Abgesehen von ästhetischen Defiziten dient der Nahverkehr als mobiler rechtsfreier Raum, in dem jede Grützbirne ihre Lieblingsgrausamkeit ohne Hoffnung auf korrigierende Gewalt ausleben kann. Wer aus sadistischer Neigung den Mitpassagieren direkt auf den Mittelfußknochen steigt, kommt billiger davon als bei einer Wirtshausschlägerei. Das Opfer ist leicht identifiziert, es handelt sich um den zum Stehplatz vorbestraften Delinquenten, der im Gedränge ohnehin nicht identifizieren kann, wer ihm die Zehen zermalmt. Lässliche Sünden wie das Mitführen ungesicherter Fahrräder – die Anzahl 1 ist unter Kennern lediglich als Serviervorschlag anerkannt, die übliche Diskussionsgrundlage sind mindestens zehn Drahtesel pro Fahreinheit – führen zu ansehnlichen stumpfen Verletzungen an allen Teilen des Beuge- und Streckapparates, einschließlich komplizierter Trümmerbrüche. Sollte alles nichts helfen, so kann immer noch ein handelsüblicher Stockschirm die Türschließanlage in eine Zone der Verwüstung verwandeln. Sollte ein gestrecktes Bein für akrobatische Aktionen seitens unbeteiligter Bescheuerter sorgen, so ist die Zugabe vom sportlichem Kolorit geprägt, namentlich von den Schwalbenfestspielen im Torraum.

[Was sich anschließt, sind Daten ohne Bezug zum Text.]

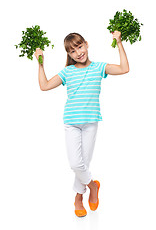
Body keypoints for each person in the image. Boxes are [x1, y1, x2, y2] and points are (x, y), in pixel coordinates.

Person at [34, 31, 129, 217]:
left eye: (79, 46)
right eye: (72, 51)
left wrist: (119, 42)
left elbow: (124, 68)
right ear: (68, 55)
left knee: (83, 163)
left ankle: (78, 196)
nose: (78, 52)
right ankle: (93, 186)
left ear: (86, 44)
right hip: (71, 123)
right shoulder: (67, 72)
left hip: (91, 123)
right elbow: (44, 86)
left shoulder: (99, 67)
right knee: (76, 164)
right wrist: (40, 62)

Ähnliche Folklore, die das Letzte aus der körperlichen Intimität rausholt, ist der Kampf um den Fensterplatz; vor allem für zwei bis drei Haltestellen im innerstädtischen Bereich nützt es, sich zunächst ganz bis an die Scheibe zu drängeln, wenn jedoch alle sitzen, so muss unbedingt unter größter Hektik und möglich spät die Flucht vollzogen werden. Alle anderen sind schuld, dass man am Fenster sitzt. Und einer muss ja dafür büßen. Andererseits lohnt es sich wohl auch, den Gangplatz zu behalten, den Mitreisenden mit groben Worten ans Fenster zu schieben und ihn hernach für seine freie Entscheidung lautstark zu beschimpfen. Leben heißt Aussuchen, und das darf einfach nicht sein.

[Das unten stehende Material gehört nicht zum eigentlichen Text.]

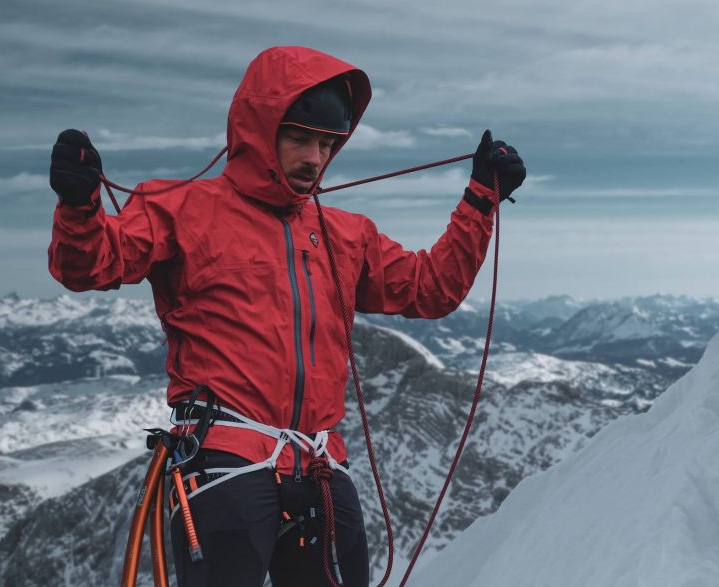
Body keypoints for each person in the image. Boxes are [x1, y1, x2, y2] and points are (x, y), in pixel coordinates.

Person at [48, 46, 525, 587]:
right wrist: (80, 208)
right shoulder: (180, 207)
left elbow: (429, 289)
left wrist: (479, 202)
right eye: (300, 138)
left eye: (326, 144)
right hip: (224, 456)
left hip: (318, 459)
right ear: (258, 129)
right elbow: (89, 265)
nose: (314, 158)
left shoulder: (348, 234)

Die Königsdisziplin, die ad hoc für Scharmützel sorgt, ist die Tasche, die auch im größten Gedränge, in Anwesenheit werdender Mütter und tapsender Greise, hilfloser Kinder und halbseitig eingegipster Nichttänzer festgemauert auf dem freien Einzelsitz thront, als sei sie von der Evolution an diesen Platz beordert. Aus der Historie ist überliefert, dass bereits der Dreizehnjährige Krieg mit einem unachtsam abgestellten Kornsäckchen begann, was letztlich zur Teilung des Deutschordensstaates führte – der preußische Personennahverkehr der Nachfolgestaaten war auch nicht besser organisiert, von den fehlenden Gepäcknetzen abgesehen. Seither prügeln sich die Insassen einer Fahrkabine krumm und vice versa lahm, sobald die Kopie des Lichtbildes eines Felleisens ruchbar wird, sollte eine besitzbare Fläche auch nur in der Nähe sein. Denn genau das ist doch der Sinn des öffentlichen Schaukelns, wie es täglich Magensäure und Muskelkrampf bringt: es braucht einen Ort, an dem rituell die Aggressionen auf- und abgebaut werden. Vermutlich wurde zu diesem Behuf einst der Ochsenkarren erfunden, die Deutsche Bahn aber kann nur noch den akkumulierenden Teil der Streitsucht abdecken. Die fundamentale Frage, wie man von hier wegkommt, sie bleibt ungelöst. Vielleicht per Taxi.